[Aim of the exercise]: From the entries below, list each line with "visible".

[Source information]:
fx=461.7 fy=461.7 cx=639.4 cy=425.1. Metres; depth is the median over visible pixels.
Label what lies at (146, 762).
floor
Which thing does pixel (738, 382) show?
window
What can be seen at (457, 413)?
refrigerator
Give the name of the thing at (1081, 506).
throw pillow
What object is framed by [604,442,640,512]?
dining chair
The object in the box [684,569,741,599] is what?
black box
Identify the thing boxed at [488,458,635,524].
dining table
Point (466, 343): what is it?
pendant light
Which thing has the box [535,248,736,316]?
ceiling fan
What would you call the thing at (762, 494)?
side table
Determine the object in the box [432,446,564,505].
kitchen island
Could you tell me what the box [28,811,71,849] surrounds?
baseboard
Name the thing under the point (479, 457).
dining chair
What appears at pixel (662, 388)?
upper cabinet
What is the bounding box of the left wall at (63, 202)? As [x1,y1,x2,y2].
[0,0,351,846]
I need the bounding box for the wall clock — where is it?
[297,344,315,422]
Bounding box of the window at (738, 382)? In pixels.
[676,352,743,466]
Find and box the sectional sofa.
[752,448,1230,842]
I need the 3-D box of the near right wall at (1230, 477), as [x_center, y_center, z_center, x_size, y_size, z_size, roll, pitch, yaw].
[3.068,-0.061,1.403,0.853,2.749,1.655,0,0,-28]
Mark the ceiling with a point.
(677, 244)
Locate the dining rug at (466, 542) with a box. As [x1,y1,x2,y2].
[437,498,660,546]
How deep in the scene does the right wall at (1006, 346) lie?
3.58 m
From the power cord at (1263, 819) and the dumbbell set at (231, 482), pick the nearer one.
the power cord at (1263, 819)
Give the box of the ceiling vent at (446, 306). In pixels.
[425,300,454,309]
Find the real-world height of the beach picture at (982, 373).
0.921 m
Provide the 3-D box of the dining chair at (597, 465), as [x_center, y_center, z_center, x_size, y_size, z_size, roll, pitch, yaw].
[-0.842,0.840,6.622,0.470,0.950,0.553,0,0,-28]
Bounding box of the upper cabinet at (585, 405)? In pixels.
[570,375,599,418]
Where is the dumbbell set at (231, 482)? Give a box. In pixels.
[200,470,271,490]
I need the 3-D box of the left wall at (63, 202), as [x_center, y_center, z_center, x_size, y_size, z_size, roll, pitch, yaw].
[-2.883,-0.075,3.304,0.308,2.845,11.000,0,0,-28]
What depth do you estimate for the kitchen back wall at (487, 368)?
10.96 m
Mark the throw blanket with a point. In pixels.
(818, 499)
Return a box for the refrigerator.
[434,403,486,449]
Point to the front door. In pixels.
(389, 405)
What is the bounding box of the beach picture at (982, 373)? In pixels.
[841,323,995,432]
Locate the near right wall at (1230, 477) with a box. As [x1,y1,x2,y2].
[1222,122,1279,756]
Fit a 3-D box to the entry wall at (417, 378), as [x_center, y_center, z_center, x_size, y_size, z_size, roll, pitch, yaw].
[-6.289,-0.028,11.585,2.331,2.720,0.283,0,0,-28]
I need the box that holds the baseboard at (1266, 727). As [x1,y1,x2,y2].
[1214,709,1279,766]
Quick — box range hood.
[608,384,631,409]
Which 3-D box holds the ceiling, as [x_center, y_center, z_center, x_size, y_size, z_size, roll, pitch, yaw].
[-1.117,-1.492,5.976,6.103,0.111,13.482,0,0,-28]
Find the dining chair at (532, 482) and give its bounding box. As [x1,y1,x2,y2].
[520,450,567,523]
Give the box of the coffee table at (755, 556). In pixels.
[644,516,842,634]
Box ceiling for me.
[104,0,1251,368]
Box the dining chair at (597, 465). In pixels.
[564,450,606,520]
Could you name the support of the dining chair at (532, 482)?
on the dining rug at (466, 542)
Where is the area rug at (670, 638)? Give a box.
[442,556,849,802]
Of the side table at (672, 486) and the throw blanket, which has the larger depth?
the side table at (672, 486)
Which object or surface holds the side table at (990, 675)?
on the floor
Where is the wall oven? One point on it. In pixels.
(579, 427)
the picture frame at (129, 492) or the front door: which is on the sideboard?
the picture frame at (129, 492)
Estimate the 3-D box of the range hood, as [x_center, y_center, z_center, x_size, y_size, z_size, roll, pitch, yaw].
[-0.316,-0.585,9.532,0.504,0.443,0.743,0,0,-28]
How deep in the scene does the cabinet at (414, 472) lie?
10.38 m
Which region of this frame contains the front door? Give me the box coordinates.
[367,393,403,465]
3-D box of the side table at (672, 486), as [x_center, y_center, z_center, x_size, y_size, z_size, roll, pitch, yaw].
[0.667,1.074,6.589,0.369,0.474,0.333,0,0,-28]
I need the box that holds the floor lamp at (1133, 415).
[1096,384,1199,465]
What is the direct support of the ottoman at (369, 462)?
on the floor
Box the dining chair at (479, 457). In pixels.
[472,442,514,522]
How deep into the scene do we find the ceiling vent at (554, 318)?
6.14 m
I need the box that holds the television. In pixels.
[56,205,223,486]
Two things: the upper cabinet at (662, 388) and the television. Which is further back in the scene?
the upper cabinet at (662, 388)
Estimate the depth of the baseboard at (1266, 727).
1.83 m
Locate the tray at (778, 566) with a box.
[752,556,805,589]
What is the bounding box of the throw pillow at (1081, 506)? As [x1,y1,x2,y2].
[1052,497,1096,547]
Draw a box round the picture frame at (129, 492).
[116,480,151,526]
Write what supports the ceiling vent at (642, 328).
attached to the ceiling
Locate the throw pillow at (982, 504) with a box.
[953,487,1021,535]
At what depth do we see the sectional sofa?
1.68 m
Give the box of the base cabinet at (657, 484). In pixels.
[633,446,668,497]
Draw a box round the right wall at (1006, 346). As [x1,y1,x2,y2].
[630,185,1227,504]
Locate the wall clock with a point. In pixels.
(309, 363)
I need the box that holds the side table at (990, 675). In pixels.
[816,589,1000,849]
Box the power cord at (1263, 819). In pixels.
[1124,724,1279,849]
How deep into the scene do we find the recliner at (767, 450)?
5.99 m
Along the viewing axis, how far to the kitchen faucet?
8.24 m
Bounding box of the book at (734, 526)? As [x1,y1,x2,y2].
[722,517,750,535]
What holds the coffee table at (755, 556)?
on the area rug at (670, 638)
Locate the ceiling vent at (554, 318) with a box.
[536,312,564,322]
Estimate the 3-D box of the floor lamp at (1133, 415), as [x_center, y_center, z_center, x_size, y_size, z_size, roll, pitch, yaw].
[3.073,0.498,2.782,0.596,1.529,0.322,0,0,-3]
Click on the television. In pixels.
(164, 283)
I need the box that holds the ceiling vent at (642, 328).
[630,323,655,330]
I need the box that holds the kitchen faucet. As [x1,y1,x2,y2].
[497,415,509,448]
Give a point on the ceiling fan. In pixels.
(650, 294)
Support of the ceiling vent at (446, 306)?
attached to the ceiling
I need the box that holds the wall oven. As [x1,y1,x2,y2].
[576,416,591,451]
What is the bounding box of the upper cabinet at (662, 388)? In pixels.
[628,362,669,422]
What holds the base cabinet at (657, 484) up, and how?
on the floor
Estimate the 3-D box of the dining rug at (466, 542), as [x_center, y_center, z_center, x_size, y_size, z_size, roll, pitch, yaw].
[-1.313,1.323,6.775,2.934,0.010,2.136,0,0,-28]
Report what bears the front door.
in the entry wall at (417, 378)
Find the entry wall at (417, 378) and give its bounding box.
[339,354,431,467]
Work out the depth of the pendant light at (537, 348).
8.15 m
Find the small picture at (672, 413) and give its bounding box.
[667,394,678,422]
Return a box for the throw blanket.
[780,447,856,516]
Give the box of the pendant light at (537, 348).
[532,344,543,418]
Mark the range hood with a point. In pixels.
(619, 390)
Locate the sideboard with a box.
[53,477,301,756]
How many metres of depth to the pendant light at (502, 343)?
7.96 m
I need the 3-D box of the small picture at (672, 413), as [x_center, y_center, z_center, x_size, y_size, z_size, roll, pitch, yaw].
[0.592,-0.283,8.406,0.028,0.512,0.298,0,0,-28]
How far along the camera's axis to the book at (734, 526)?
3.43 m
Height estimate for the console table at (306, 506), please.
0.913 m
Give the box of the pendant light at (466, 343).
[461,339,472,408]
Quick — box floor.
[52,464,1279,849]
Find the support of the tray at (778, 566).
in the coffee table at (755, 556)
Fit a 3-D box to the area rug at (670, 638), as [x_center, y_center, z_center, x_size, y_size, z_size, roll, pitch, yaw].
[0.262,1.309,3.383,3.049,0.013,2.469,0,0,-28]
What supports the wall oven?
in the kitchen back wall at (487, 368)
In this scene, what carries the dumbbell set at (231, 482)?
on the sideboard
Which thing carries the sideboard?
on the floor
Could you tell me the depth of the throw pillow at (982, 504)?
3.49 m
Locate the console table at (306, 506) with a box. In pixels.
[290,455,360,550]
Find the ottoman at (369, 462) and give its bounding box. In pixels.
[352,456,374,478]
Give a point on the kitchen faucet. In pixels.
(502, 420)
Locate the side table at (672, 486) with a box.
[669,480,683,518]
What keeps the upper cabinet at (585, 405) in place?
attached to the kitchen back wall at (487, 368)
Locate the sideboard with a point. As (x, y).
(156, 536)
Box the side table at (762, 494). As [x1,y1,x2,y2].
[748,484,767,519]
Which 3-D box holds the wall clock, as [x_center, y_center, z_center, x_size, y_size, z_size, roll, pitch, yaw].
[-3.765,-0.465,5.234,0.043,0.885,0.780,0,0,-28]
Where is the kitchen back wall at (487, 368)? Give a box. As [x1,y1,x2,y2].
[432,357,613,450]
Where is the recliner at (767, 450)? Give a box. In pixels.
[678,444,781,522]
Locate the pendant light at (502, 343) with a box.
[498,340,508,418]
* * *
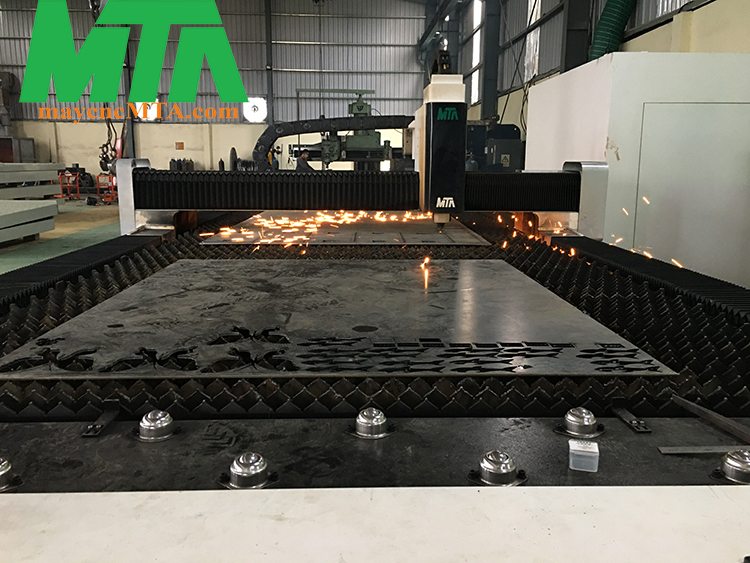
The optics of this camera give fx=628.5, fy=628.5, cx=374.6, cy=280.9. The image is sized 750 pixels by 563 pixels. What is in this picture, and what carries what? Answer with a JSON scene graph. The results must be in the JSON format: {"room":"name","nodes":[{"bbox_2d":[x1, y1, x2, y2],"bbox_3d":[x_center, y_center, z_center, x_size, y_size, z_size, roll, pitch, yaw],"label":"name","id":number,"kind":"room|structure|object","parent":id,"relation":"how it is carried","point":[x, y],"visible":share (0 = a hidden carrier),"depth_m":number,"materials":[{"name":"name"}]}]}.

[Result]:
fx=461.7 fy=461.7 cx=639.4 cy=425.1. Metres; depth is the median over visible pixels.
The optics of this camera give fx=628.5, fy=628.5, cx=374.6, cy=280.9. The image is sized 750 pixels by 563 pixels. What is in this picture, and what carries what? Answer with a JSON scene graph. The results must be in the JSON format: {"room":"name","nodes":[{"bbox_2d":[x1, y1, x2, y2],"bbox_3d":[x_center, y_center, z_center, x_size, y_size, z_size, roll, pitch, yaw],"label":"name","id":number,"kind":"room|structure|object","parent":id,"relation":"how it is carried","point":[x, y],"visible":share (0 = a hidden carrier),"depth_m":number,"materials":[{"name":"name"}]}]}.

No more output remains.